Menlo Park to narrow part of Middlefield Road

Published May 4, 2023

By Emily Mibach
Daily Post Staff Writer

Menlo Park officials are taking a new approach when it comes to reducing traffic lanes on streets. Instead of holding public hearings before the work is done, the city plans to reduce a quarter-mile stretch of Middlefield Road as early as next week and then, in six months, ask council members if they want to make it permanent.

The lane reduction will be from St. Patricks Seminary to the block before Willow Road – Santa Margarita Avenue. It could occur as soon as next week.

Only this stretch of road is being reduced because CalWater just replaced a water main that required repaving along that area, according to Assistant Public Works Director Hugh Louch.

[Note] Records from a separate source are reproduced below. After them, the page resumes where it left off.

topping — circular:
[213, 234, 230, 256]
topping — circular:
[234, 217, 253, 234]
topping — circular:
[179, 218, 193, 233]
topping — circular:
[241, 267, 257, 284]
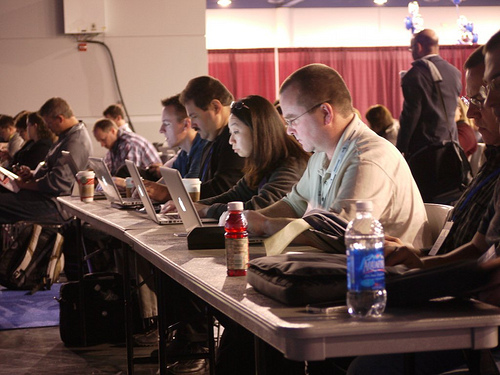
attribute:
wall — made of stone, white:
[2, 0, 205, 162]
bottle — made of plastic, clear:
[343, 198, 387, 319]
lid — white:
[76, 169, 96, 181]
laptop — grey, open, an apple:
[156, 162, 263, 245]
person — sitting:
[218, 62, 432, 250]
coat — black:
[395, 51, 475, 177]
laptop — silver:
[122, 158, 219, 224]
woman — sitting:
[189, 94, 308, 227]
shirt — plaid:
[104, 127, 163, 176]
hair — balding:
[277, 62, 356, 119]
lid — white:
[353, 198, 374, 213]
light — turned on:
[369, 0, 393, 8]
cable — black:
[79, 37, 136, 134]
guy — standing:
[394, 26, 473, 202]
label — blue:
[348, 245, 386, 294]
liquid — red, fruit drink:
[225, 211, 251, 277]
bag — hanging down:
[412, 57, 473, 199]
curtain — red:
[208, 45, 483, 127]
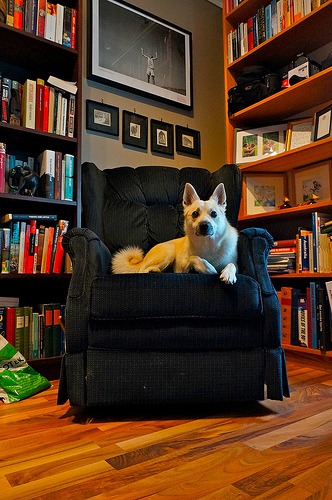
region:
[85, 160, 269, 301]
a dog in a chair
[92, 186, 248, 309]
a medium white dog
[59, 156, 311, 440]
a black chair with dog in it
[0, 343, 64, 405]
a green and white bag on floor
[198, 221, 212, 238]
a black nose on the dog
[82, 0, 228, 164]
pictures hanging on the wall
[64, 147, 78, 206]
a blue and white book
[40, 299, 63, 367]
two black books with red on them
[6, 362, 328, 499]
a hard wood floor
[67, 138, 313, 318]
a dog laying on a chair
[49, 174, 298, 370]
a dog on a chair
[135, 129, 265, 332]
a large dog on a chair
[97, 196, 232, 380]
a large dog on a chiar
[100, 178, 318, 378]
a large dog laying inside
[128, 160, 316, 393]
a dog laying inside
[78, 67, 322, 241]
a wall with picture frames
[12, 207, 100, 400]
a shelf with books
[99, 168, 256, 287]
a dog laying in a chair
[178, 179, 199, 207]
the ear of a dog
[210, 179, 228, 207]
the ear of a dog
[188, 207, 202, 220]
the eye of a dog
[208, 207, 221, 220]
the eye of a dog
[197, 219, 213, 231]
the nose of a dog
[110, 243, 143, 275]
the tail of a dog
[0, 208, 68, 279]
books on a book shelf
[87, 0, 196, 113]
a picture in a frame on a wall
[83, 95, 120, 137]
a picture in a frame on a wall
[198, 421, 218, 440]
par tof a flor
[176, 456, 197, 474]
part of a floor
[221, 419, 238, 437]
part of a floor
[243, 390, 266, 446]
apr tfo a shade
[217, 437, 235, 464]
part of a floor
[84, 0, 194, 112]
a black framed picture on the wall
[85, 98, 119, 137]
a black framed picture on the wall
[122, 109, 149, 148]
a black framed picture on the wall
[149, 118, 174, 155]
a black framed picture on the wall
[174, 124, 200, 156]
a black framed picture on the wall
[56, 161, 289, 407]
a black recliner rocking chair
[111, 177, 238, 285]
a white dog in a chair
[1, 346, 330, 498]
light brown hard wood flooring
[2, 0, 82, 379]
a book shelf full of books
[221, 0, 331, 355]
a book shelf full of books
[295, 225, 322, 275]
a book on the shelf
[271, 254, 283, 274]
a book on the shelf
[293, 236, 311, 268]
a book on the shelfa book on the shelf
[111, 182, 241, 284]
the dog is white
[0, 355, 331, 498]
the floor is wood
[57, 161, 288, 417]
the chair is dark blue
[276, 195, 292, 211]
knicknack is on the shelf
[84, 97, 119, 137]
picture has a gray frame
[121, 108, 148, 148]
picture is on the wall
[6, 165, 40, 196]
black statue is on the bookshelf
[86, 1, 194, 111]
picture border is white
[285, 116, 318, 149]
picture frame is gold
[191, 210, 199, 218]
dog's eye is black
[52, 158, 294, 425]
black rocking recliner chair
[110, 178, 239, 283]
white alert dog sitting in black chair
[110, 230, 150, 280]
curled white fluffy tail of dog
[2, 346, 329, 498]
golden wooden inlaid flooring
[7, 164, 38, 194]
black people statues on shelf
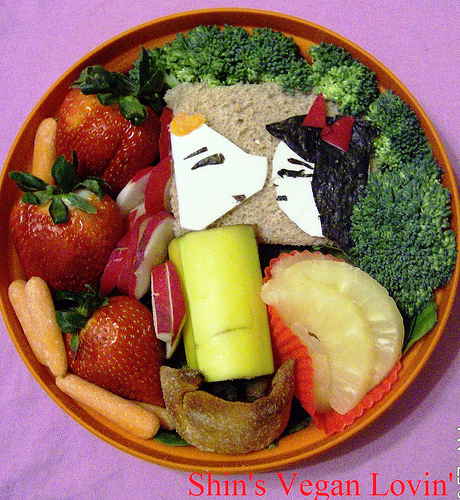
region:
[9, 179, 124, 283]
The strawberries are red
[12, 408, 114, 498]
The table cloth is purple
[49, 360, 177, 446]
The carrots are on the outside of the bowl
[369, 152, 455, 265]
The broccoli is green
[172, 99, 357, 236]
The food has faces on it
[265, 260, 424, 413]
The pine apple is cut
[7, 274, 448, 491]
The food is in a bowl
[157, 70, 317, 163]
The bread is brown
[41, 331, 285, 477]
Fruits and vegetables are in the bowl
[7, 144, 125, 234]
The stems are on the broccoli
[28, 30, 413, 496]
orange colored round plate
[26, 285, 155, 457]
a couple pieces of carrots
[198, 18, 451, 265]
brocolli around the edge of the plate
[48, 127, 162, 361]
red strawberry pieces in bowl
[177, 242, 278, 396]
yellow pieces of pineapple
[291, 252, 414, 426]
cut piece orange slices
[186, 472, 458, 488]
hot pink text logo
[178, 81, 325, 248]
one slice of wheat bread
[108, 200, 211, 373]
cut slices of apples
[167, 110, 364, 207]
piees of cheese made into faces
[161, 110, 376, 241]
the faces on the persons plate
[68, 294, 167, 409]
the strawberry on the plate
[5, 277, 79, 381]
mini carrots on the plate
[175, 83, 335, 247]
paper on the bread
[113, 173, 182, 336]
slices of veggies on the plate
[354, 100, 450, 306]
broccoli on the side of the plate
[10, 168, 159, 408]
veggies and fruit on the plate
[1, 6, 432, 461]
an orange plate with food on it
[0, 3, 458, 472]
the plate with various fruits and vegtebales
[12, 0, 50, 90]
the purple top of the table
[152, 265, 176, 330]
component in tossed salad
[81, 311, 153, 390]
component in tossed salad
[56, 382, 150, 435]
component in tossed salad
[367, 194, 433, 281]
component in tossed salad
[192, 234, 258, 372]
component in tossed salad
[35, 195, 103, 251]
component in tossed salad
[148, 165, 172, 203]
component in tossed salad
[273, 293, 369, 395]
component in tossed salad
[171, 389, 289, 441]
component in tossed salad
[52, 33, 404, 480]
a bowl of salad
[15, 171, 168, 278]
strawberries and apple slices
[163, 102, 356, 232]
two faces kissing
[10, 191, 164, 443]
carrots and strawberries next to each other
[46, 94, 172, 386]
fruit on left side of plate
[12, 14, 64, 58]
a purple background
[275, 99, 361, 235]
a girl with a red bow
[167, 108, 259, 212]
a man with blonde hair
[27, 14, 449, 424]
orange bowl of fruit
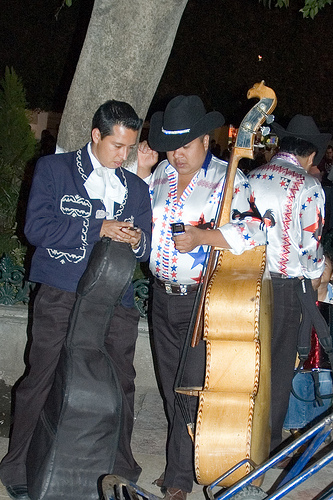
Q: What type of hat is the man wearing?
A: Cowboy.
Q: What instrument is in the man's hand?
A: A cello.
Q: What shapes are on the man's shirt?
A: Stars.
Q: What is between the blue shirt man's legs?
A: A cello case.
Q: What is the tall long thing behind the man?
A: A tree trunk.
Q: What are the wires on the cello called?
A: Strings.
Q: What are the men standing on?
A: Concrete.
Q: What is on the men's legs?
A: Pants.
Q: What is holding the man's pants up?
A: A belt.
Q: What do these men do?
A: Play music.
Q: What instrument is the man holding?
A: Upright bass.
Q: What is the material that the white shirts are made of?
A: Silk.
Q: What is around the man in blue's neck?
A: Scarf.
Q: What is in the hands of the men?
A: Cell phones.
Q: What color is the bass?
A: Brown.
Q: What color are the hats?
A: Black.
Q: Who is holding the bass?
A: The man in the middle.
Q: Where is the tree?
A: Behind the men.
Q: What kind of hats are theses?
A: Cowboy hats.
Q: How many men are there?
A: Three.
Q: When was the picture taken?
A: At night.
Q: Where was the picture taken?
A: Outside at a concert.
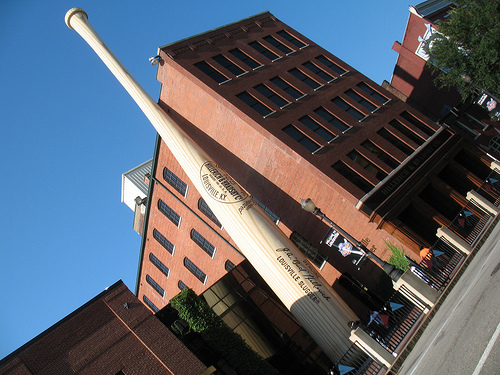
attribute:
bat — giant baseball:
[55, 7, 312, 361]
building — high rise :
[182, 10, 486, 234]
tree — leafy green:
[417, 7, 499, 122]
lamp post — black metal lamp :
[290, 192, 407, 281]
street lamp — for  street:
[295, 198, 434, 309]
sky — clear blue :
[6, 26, 128, 272]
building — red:
[30, 145, 302, 307]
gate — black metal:
[422, 244, 466, 271]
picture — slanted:
[3, 4, 498, 374]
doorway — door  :
[393, 202, 458, 259]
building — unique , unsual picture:
[118, 5, 498, 370]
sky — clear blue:
[2, 2, 428, 364]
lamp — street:
[299, 192, 321, 217]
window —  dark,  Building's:
[273, 71, 309, 101]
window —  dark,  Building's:
[363, 138, 403, 170]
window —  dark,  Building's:
[402, 111, 439, 136]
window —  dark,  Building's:
[189, 61, 229, 86]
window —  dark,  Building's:
[155, 200, 184, 231]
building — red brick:
[125, 27, 461, 275]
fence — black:
[321, 157, 496, 374]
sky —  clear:
[8, 65, 100, 270]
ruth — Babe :
[65, 14, 384, 365]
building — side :
[1, 272, 243, 369]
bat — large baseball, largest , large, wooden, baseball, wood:
[58, 6, 363, 368]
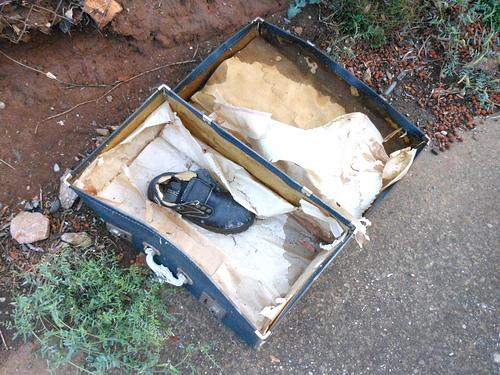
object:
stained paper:
[191, 38, 405, 154]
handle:
[141, 241, 194, 289]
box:
[172, 15, 430, 223]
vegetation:
[0, 247, 213, 375]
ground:
[0, 0, 500, 374]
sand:
[3, 2, 315, 214]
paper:
[209, 97, 417, 223]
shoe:
[147, 168, 256, 235]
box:
[63, 84, 356, 350]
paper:
[73, 101, 345, 330]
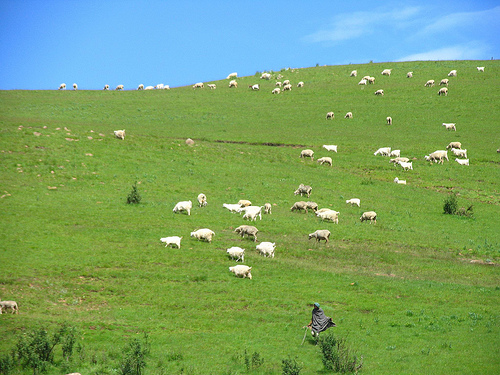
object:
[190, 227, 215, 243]
sheep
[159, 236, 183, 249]
sheep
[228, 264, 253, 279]
sheep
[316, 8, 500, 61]
clouds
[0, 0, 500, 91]
sky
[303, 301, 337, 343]
person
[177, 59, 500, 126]
hill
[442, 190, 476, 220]
bush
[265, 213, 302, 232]
grass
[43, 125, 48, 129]
rocks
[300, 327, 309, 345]
cane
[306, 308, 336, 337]
coverall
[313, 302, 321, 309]
cap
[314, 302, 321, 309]
head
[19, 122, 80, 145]
patches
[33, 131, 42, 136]
dirt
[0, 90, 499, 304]
field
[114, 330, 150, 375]
shrubs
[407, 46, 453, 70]
hillside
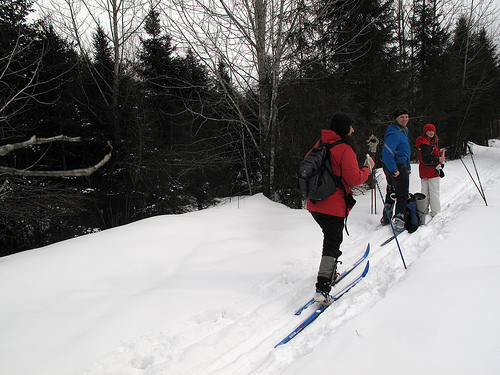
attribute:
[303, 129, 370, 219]
jacket — red, blue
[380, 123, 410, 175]
jacket — blue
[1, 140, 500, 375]
snow — PATCH , white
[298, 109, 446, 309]
people — skiing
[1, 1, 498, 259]
trees — evergreen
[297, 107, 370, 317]
woman — skiing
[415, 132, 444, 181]
jacket — red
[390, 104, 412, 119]
hat — black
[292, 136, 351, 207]
backpack — grey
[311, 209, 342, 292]
pants — black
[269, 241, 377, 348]
skis — blue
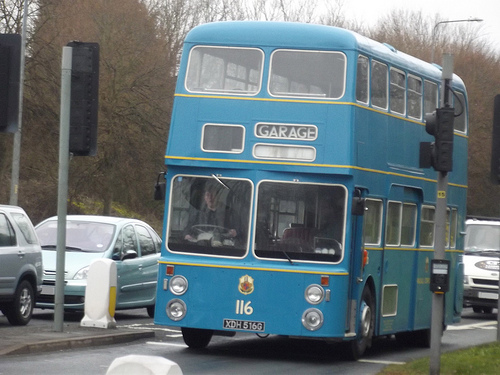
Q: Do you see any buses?
A: Yes, there is a bus.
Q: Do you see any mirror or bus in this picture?
A: Yes, there is a bus.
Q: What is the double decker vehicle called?
A: The vehicle is a bus.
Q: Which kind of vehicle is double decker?
A: The vehicle is a bus.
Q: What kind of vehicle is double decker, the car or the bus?
A: The bus is double decker.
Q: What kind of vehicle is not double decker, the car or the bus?
A: The car is not double decker.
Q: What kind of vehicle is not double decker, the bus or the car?
A: The car is not double decker.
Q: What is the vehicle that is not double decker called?
A: The vehicle is a car.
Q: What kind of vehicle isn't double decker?
A: The vehicle is a car.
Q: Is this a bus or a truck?
A: This is a bus.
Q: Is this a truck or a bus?
A: This is a bus.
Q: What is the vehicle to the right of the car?
A: The vehicle is a bus.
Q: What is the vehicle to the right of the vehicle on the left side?
A: The vehicle is a bus.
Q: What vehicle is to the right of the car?
A: The vehicle is a bus.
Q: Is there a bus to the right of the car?
A: Yes, there is a bus to the right of the car.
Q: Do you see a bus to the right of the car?
A: Yes, there is a bus to the right of the car.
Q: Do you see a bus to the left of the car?
A: No, the bus is to the right of the car.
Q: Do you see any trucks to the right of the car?
A: No, there is a bus to the right of the car.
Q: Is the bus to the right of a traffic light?
A: No, the bus is to the right of the car.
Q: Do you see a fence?
A: No, there are no fences.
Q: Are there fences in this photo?
A: No, there are no fences.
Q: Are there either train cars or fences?
A: No, there are no fences or train cars.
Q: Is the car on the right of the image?
A: No, the car is on the left of the image.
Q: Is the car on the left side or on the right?
A: The car is on the left of the image.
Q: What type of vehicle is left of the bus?
A: The vehicle is a car.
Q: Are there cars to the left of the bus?
A: Yes, there is a car to the left of the bus.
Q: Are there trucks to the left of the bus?
A: No, there is a car to the left of the bus.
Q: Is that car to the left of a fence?
A: No, the car is to the left of the bus.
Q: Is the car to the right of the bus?
A: No, the car is to the left of the bus.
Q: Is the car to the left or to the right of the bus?
A: The car is to the left of the bus.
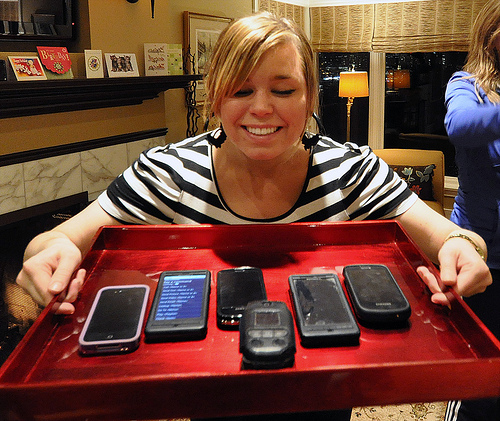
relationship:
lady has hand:
[12, 11, 499, 314] [413, 232, 496, 313]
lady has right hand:
[12, 11, 499, 314] [10, 252, 87, 310]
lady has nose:
[12, 11, 499, 314] [251, 100, 276, 123]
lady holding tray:
[12, 11, 499, 314] [2, 221, 499, 419]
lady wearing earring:
[12, 11, 499, 314] [298, 110, 327, 150]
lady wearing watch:
[12, 11, 499, 314] [445, 230, 486, 263]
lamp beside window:
[337, 68, 374, 148] [310, 6, 496, 161]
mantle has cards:
[1, 71, 201, 119] [6, 42, 184, 77]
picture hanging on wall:
[180, 10, 243, 108] [3, 3, 258, 196]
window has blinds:
[310, 6, 496, 161] [308, 3, 498, 54]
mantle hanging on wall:
[1, 71, 201, 119] [3, 3, 258, 196]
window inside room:
[310, 6, 496, 161] [1, 1, 498, 319]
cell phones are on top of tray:
[81, 261, 407, 362] [2, 221, 499, 419]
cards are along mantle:
[6, 42, 184, 77] [1, 71, 201, 119]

The change could be temporary, as the new lanes are only going to be painted on. Louch said the city will be keeping close tabs on how traffic goes through the area.

In six months or so, Louchs team will go before the City Council to hear whether the changes ought to be made permanent, alter the changes or go back to the way the lanes were.

The road will go from two travel lanes on either side to one travel lane and a middle turn lane.

The goal behind the project is to improve safety for pedestrians to give them more certainty where the cars they are walking near will go, explained City Manager Justin Murphy during the City Council meeting on Tuesday, where the project was announced.

There is no set date as to when the new lanes will be painted, but it is set to occur next month, according to Louch.

It is possible the lane reductions could be expanded on Middlefield, as the city is planning to repave the road from the city limit with Palo Alto to Ravenswood Avenue, Louch said.


  1. Narrowing roads won’t make traffic disappear in the same way that toll roads won’t reduce congestion. They’ll just create more backups and gridlock and road rage at n=merge points.

  2. They are already making it MORE dangerous, as there are no signs warning of the changes. My friend was totally surprised that all of a sudden you have to merge unexpectedly, where there had always been a lane.

  3. This is going to be an absolute nightmare! We should be widening these roads, not narrowing. Look at what happened in Palo Alto with the Charleston Arasterdero project which narrowed 4 lanes to 2 lanes from Foothill Expressway to San Antonio Road — traffic is now routinely backed up at Gunn HS — can take 20 minutes just to get in and out of the parking lot during drop off and pick up. Traffic is backed up from Middlefield and Charleston in all directions during rush hour and is now worse after the lane reductions. The whole purpose was to make it more bike friendly, but there is no significant increase in bike usage on these routes.

    • Agreed. I had a bad feeling the Palo Alto insanity was going to creep into Menlo Park. We the people need to have a voting voice on any of this infrastructure change or the city council will make the decision for the people.

  4. While this is a weird approach, the only thing that off-sets this is that this stretch is already an anomaly… This street is only a single lane anyway coming out of and going into Palo Alto and as soon as you hit Ravenswood intersection, it’s back to a single lane all the way into Redwood City, so really, what’s the difference… There is a sidewalk already so pedestrians are already safe. The bike lane could’ve been built into the existing road without too much difficulty and that’s important to have too. It’s a luxury lane now and makes this bike lane safety effort to easy to criticize for those that don’t like it. I like bike lanes, but this makes the bike lane people like me look piggish and selfish and over-reaching to the detriment of its future implementation

  5. Please don’t become Palo Alto. Any city council member who agrees to make this shortening of lanes on Middlefield permanent should be voted out before they start shortening every road to make way for the thousands of invisible bicyclists in their minds. What’s next spending $9 Million on roundabouts and bike boulevards?